Tidak sedikit orang yang menyakiti beliau, namun beliau sikapi dengan keluhuran
akhlak hingga akhirnya orang-orang itu mendapatkan hidayah.
Dendam selain akan menghancurkan
kebahagiaan kita, juga akan menghancurkan pikiran dan akhlak kita. Dendam juga
bisa menghancurkan dunia dan akhirat kita. Maka, balaslah keburukan orang lain
itu dengan kebaikan. Kita tidak bisa memaksa orang lain untuk bersikap baik
kepada kita. Tapi, kita bisa memaksa diri kita untuk bersikap baik pada orang
lain. Bagaimana tekniknya? Allah Swt berfirman,
“Orang-orang beriman itu
sesungguhnya bersaudara. Sebab itu damaikanlah (perbaikilah hubungan) antara
kedua saudaramu itu dan takutlah terhadap Allah, supaya kamu mendapat rahmat.
Hai orang-orang yang beriman, janganlah sekumpulan orang laki-laki merendahkan
kumpulan yang lain, boleh jadi yang ditertawakan itu lebih baik dari mereka.
Dan jangan pula sekumpulan perempuan merendahkan kumpulan lainnya, boleh jadi
yang direndahkan itu lebih baik.
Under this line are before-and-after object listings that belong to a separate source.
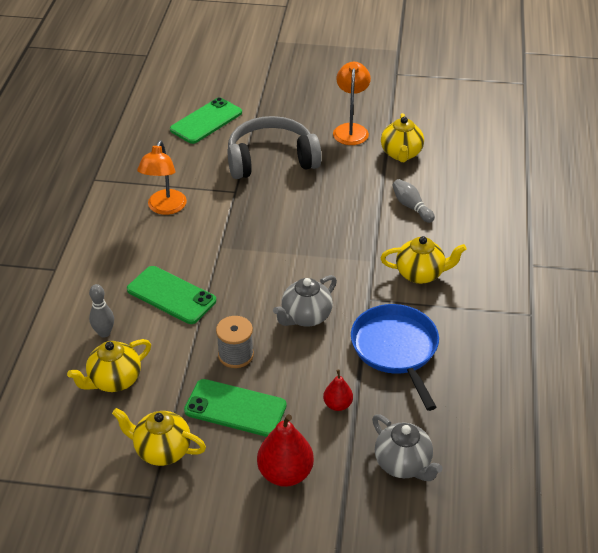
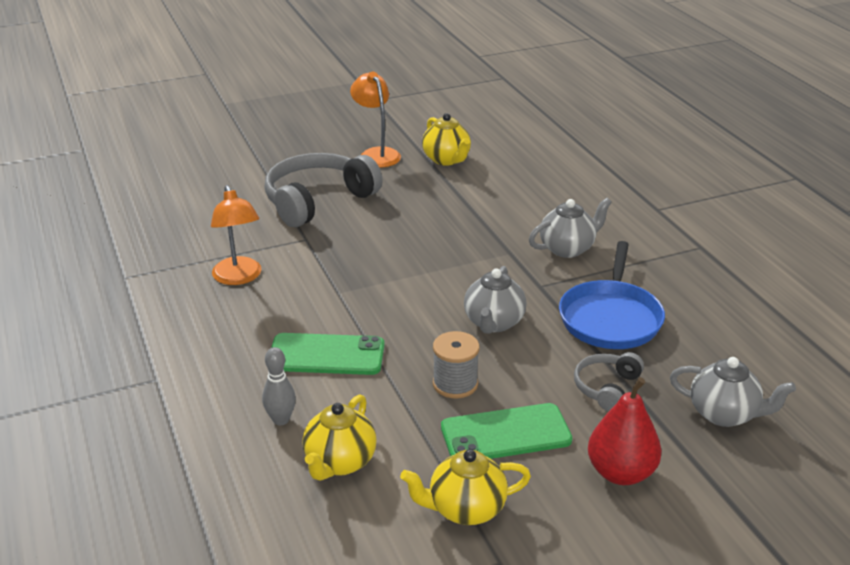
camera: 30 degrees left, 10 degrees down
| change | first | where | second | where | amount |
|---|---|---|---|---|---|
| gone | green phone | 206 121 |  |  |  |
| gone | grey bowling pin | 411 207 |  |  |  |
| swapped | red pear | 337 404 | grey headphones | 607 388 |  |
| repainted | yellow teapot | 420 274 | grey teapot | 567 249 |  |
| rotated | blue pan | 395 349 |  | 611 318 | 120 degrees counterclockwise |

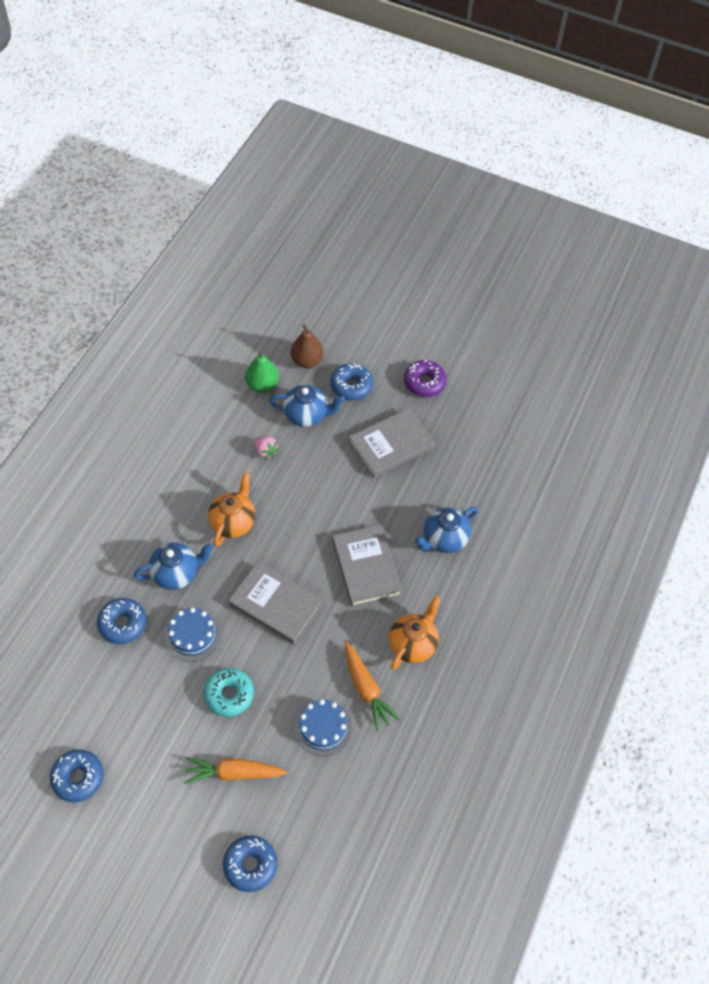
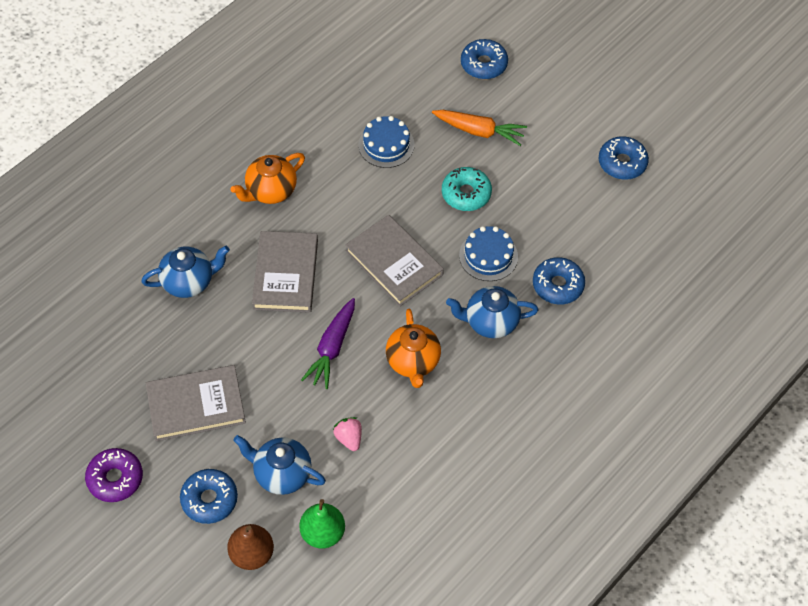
camera: 160 degrees left, 0 degrees up
| change | first | where | second | where | amount |
|---|---|---|---|---|---|
| gone | orange carrot | 366 689 |  |  |  |
| new |  |  | purple carrot | 332 348 |  |
| rotated | orange teapot | 233 522 |  | 413 362 | 45 degrees counterclockwise |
Dan janganlah suka mencela dirimu sendiri dan
jangan memanggil dengan gelaran yang mengandung ejekan. Seburuk-buruk panggilan
adalah (panggilan) yang buruk sesudah iman dan barangsiapa yang tidak bertobat,
maka mereka itulah orang-orang yang dhalim.” (QS. Al Hujurât [49]: 10-11).
Kunci pertama adalah
latihan. Tetangga adalah saudara seiman. Keponakan adalah saudara seiman. Makin
tebal rasa persaudaraan kita, akan semakin ringan hidup ini.
Sayangnya, sedikit saja kita
tersinggung, dengan mudahnya kita bermusuhan. Akhirnya, tidak sedikit yang
menjadi musuh kita. Anak menjadi musuh, mertua pun jadi musuh, tak ketinggalan
tetangga, teman sekantor, hingga rekan bisnis. Jika demikian yang terjadi, maka
kapankah kita akan merasa bahagia, karena hampir di setiap tempat kita memiliki
musuh.
Daripada kita dongkol karena
bermusuhan, lebih baik kita berdamai dan menjalin persaudaraan sehingga
kebahagiaan bisa digapai. Banyak keuntungan dari jalinan persaudaraan.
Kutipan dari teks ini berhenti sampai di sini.